TEXT PROVIDED:
"""

Hickory, N.C., Mayor Rudy Wright credits Lisenby with alerting the upper basin to the Concord-Kannapolis water plan. Hickory is among 22 local governments -- including York County -- that, with the Catawba Riverkeeper Foundation, filed legal challenges that are before a state administrative court.
"She makes enemies because that's her job, to stand up for the river and not worry about making friends," Wright said. "I certainly wouldn't want to be on the opposite side of her."
York County Council member Rick Lee, who serves on the riverkeeper foundation board, said Lisenby has been instrumental in providing information about the suit.
"She has been an advocate and a spokesman for what I consider the most endangered river in America," he said.
Concord officials, who could not be reached Tuesday, have complained that Lisenby distorted their plan and repeated inaccuracies.
Duke Energy, a frequent Lisenby target, said in a statement: "Duke Energy wishes her success and all the best."
Lisenby helped oppose a regional waste treatment plant in South Carolina, forced North Carolina to give part of the Catawba near Morganton, N.C., a protective trout-water designation and fought for greater public access to Lake James.
One of her biggest fights in York County was against a company that wanted to put a tire incineration facility where an Edgemoor school had been. Lisenby and others fought and eventually bought the school and turned it into a community center.

"""

DATA RECORDS:
"""

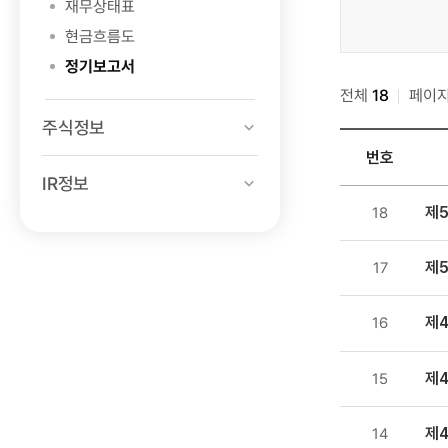
재무상태표
>
현금흐름도
재무정보
정기보고서
>
전체
정기보고서
18
페이
>
주식정보
감사보고서
번호
검색
IR정보
투자정보
제
18
>
재무정보
제
17
>
정기보고서
>
제4
16
감사보고서
목록
제
15
-
번호,
제
14
제목,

"""

WORK ORDER 1:
Please rewrite the paragraph of the Lisenby article beginning "Lisenby helped oppose" as a short list, keeping its main facts.
WORK ORDER 2:
Continue the Lisenby article from its final sentence.

FINAL ANSWER 1:
- Opposed a regional waste treatment plant in South Carolina
- Forced North Carolina to give part of the Catawba near Morganton, N.C., a protective trout-water designation
- Fought for greater public access to Lake James

FINAL ANSWER 2:
Lisenby said she now wants to work on broader environmental issues, particularly air pollution. The environmental group Appalachian Voices, her new employer, has a record of fighting mountain pollution and a major source, coal-fired power plants.
Because power plants release toxic mercury, which contaminates N.C. waters, the state's riverkeepers will jointly sue to stop expansion of Duke Energy's Cliffside plant.
Appalachian Voices recruited Lisenby soon after winning approval for an upper Watauga Riverkeeper.
"Donna is everything you could ever hope, not only in a riverkeeper but as an environmental voice," said executive director Mary Anne Hitt. "She's incredibly intelligent, friendly and personable, and knows the law backwards and forwards. She's one of the most respected riverkeepers in the nation, if not the world."
Lisenby leaves the Catawba on March 8. She considers her biggest achievement uniting the people of the basin to influence state and local government.
"I dare say Raleigh (N.C.) and Columbia have learned to include the people of this basin in their decisions," she said, "and that woe betide them should they make unilateral decisions without the input of this basin."
David Merryman, who had previously served as assistant riverkeeper focusing on the upper Catawba, will return April 1 as the new Catawba riverkeeper.
Charlotte environmental attorney Rick Gaskins will become the foundation's executive director, a role Lisenby also held.
By splitting Lisenby's duties in half, foundation chairman Gary Faulkenberry said, the riverkeeper can focus on the water while an administrator focuses on fundraising and other matters.
"She has really laid a good foundation," said Buddy Motz, chairman of the York County Council. "It's our loss and their gain."